4. The flight platform according to claim 1, characterized in that, The first connector (112) includes a limiting seat (113), which has a semi-ring structure. The second connector (122) includes a limiting surface (1222), which is arc-shaped. In the first state, the limiting surface (1222) abuts against the inner wall of the limiting seat (113).
5. The flight platform according to claim 1, characterized in that, The locking member (13) is installed on the first connector (112). The locking member (13) includes a fixed half ring (131) and a movable half ring (132). The fixed half ring (131) is fixedly installed on the first connector (112). One end of the movable half ring (132) is rotatably connected to one end of the fixed half ring (131). A clamping space (135) is formed between the fixed half ring (131) and the movable half ring (132). The other end of the movable half ring (132) is detachably connected to the fixed half ring (131) to tighten the clamping space (135).
6. The flight platform according to claim 5, characterized in that, The locking component (13) includes a latch (133) and a connecting rod (134). One end of the connecting rod (134) is rotatably connected to the movable half-ring (132), and the other end of the connecting rod (134) is rotatably connected to the latch (133). The fixed half-ring (131) is provided with a locking end (1311), which includes a slot (13111) and a first pressing surface (13112). The connecting rod (134) can be placed in the slot (13111), and the latch (133) connects to the connecting rod (134). One end is a pressing end (1331), the pressing end (1331) includes a second pressing surface (13311), the second pressing surface (13311) is an arc surface, the second pressing surface (13311) abuts against the first pressing surface (13112), the latch (133) rotates so that the end of the latch (133) away from the pressing end (1331) gradually approaches the movable half ring (132), and the connecting end (1221) of the connecting rod (134) and the movable half ring (132) gradually approaches the locking end (1311).

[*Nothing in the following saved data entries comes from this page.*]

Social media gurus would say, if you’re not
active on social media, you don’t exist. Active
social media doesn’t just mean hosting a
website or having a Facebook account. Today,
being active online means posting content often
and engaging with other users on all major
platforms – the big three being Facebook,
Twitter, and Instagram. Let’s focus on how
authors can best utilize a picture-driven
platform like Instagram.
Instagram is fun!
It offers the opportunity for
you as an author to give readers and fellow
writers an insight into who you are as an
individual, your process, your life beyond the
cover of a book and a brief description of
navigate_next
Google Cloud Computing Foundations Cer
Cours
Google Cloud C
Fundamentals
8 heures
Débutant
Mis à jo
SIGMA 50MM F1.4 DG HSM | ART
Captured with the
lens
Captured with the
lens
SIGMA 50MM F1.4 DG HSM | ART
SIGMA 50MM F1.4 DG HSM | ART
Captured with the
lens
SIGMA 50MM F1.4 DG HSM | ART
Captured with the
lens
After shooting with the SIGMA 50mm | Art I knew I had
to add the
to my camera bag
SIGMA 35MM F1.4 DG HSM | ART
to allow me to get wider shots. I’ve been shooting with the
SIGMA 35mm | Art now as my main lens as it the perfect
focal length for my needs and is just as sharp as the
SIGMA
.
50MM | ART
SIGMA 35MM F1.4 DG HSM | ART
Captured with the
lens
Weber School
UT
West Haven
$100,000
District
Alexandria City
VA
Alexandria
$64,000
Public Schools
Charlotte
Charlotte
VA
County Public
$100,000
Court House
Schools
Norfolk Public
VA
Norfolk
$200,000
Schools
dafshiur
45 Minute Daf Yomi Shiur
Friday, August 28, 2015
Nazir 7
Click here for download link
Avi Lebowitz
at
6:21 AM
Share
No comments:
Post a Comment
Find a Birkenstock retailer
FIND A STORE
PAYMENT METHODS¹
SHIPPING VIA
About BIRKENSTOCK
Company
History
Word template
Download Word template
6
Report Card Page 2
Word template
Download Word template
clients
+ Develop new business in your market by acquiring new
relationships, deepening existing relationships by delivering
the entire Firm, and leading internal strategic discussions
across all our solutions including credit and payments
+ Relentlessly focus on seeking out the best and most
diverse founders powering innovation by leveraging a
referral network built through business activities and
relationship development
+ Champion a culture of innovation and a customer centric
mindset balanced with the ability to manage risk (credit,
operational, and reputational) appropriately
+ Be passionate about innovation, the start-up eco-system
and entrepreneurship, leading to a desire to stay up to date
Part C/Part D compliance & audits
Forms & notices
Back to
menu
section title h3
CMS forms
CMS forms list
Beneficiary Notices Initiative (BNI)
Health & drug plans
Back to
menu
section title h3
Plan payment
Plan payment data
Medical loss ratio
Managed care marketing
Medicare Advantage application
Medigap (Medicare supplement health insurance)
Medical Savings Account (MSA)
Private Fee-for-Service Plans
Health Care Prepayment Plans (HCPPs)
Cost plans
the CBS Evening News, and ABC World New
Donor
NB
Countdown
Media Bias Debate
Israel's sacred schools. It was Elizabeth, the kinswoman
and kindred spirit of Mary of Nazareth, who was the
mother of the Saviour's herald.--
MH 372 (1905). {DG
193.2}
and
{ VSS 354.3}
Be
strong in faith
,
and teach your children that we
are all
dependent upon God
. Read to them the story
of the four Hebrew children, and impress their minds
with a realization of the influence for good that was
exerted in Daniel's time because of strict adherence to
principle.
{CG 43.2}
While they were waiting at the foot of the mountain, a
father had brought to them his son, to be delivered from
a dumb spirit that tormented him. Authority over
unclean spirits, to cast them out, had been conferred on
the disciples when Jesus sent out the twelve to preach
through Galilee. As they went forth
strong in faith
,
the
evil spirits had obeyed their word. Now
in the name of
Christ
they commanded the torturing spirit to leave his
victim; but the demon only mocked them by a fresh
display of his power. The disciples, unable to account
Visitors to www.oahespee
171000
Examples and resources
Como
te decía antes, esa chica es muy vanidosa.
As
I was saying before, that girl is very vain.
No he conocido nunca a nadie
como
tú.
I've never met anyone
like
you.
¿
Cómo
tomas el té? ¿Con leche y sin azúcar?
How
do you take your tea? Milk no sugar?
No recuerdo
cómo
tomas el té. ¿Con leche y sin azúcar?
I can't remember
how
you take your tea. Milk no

7. The flight platform according to claim 6, characterized in that, The latch (133) is provided with a buckle (1332) at the end away from the pressing end (1331), and the outer side wall of the movable half ring (132) is provided with a slot (1321) corresponding to the buckle (1332).
8. A drone, characterized in that, The system includes the flight platform (1) and the hoisting assembly (2) as described in any one of claims 1-7, wherein the frame (11) is fixedly installed on the upper end of the hoisting assembly (2).